Il governo quindi prenderà forma e s'insedierà. Se poi avrà la fiducia dal Parlamento, comincerà un percorso verso un orizzonte che coincide con la fine della legislatura nel 2013. E infatti Monti ieri sera ha detto che lascerebbe solo nel caso in cui le forze politiche gli offrissero un appoggio a tempo determinato, un sostegno a scadenza. Il che non è plausibile, quali che siano le riserve mentali. Un conto è disporsi a far inciampare il governo in Parlamento quando torna comodo, un altro è dichiararlo in anticipo. Solo Di Pietro è così sincero.

Il secondo punto di forza è l'opinione pubblica. La gente è in larga parte a favore del professore milanese. Lo conosce poco, ma apprezza d'istinto il suo stile severo, l'eloquio essenziale e appropriato, l'immagine di competenza e di rigore morale che lo accompagna nelle prime frequentazioni dei palazzi romani. Per un uomo che non dispone di forza politica, avere dalla sua il grande pubblico è fondamentale.
E questo spiega forse certi appuntamenti inseriti in agenda, con i giovani e le donne. Data l'urgenza della crisi e la difficoltà di comporre il quadro generale, tali incontri potrebbero apparire superflui o fuorvianti. Ma si giustificano con l'attenzione che Monti deve al suo alleato: l'opinione pubblica.

Terzo punto di forza, il sostegno assiduo del presidente della Repubblica. Napolitano segue passo passo i lavori in corso a Palazzo Giustiniani. È attento a evitare qualsiasi invasione di campo, ma non è certo avaro di consigli e suggerimenti. Il momento è 'cruciale', ripete. La sua pressione sui partiti, affinché agiscano in una logica concorde, è continua quanto discreta. Allo stesso modo, Monti continua a godere della simpatia di tutte le cancellerie occidentali, che vogliono vederlo al più presto nella pienezza dei poteri alla guida dell'esecutivo.

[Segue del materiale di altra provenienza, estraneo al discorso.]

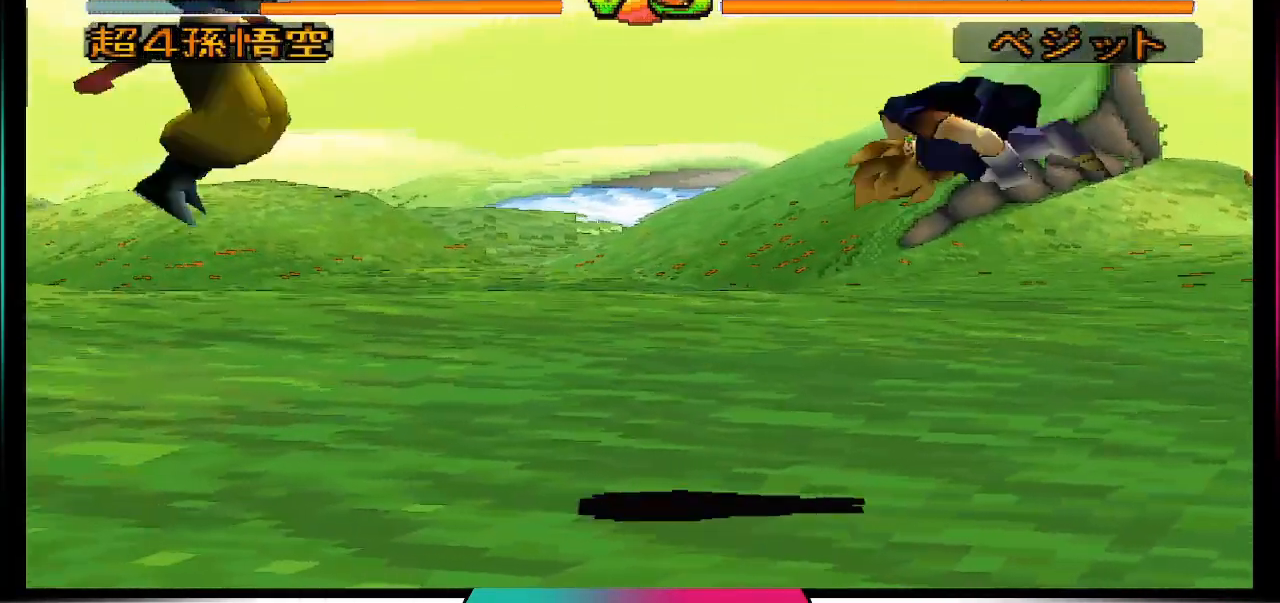
{"buttons": [], "left_stick": "center", "right_stick": "center", "events": [[67, "DPAD_DOWN", "up"], [133, "CIRCLE", "up"]]}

Vediamo invece i punti di debolezza. Il principale riguarda la mancanza di qualsiasi slancio verso l'unità nazionale. Non a caso Napolitano insiste sul tema della 'coesione': per la buona ragione che ce n'è troppo poca. La contraddizione di Monti consiste nel trovarsi alla testa di un governo d'emergenza, e quindi di unità, senza che i partiti lo seguano su questo terreno. Non si parla di un patto politico vecchio stile, ma in vista non c'è nemmeno un gesto formale, un armistizio dichiarato fra centrodestra e centrosinistra.
Il secondo punto di debolezza discende dal primo. Monti vorrebbe nella squadra ministeriale alcuni esponenti politici dei maggiori partiti (e con lui, possiamo immaginare, il Quirinale). Esponenti di primo piano indispensabili per rafforzare il rapporto fra il governo e le Camere, fra l'esecutivo dei 'tecnici' e la sua base parlamentare.

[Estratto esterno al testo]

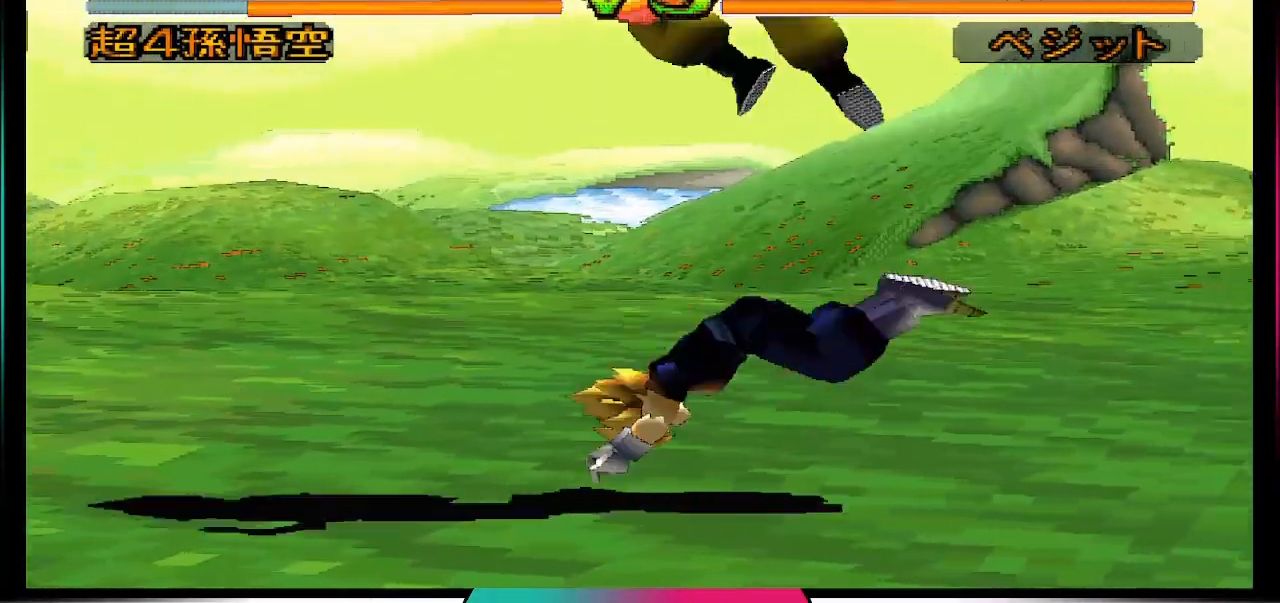
{"buttons": [], "left_stick": "center", "right_stick": "center", "events": []}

Niente da fare, a quanto sembra. Pdl e Pd non sono d'accordo su niente, ma su una cosa sì: rifiutare a Monti un profilo politico del governo che aiuterebbe a definire lo sforzo collettivo e vincolerebbe un po' di più le forze politiche a un sostegno non solo retorico (tutto è cominciato dal veto opposto dai democratici in nome della 'discontinuità' a Gianni Letta, uomo delle istituzioni e grande conoscitore della macchina dello Stato: un errore che forse sarà rimpianto).
Occorrerebbe che oggi, durante l'incontro con Pdl e Pd, Monti mettesse le carte in tavola e chiedesse con forza un impegno nel governo di alcune personalità politiche. Come garanti di una linea. Anche perché, ed è il terzo punto, la fiducia dei mercati verso la novità italiana non è eterna, se appena si accorgono della relativa fragilità di una compagine solo 'tecnica'.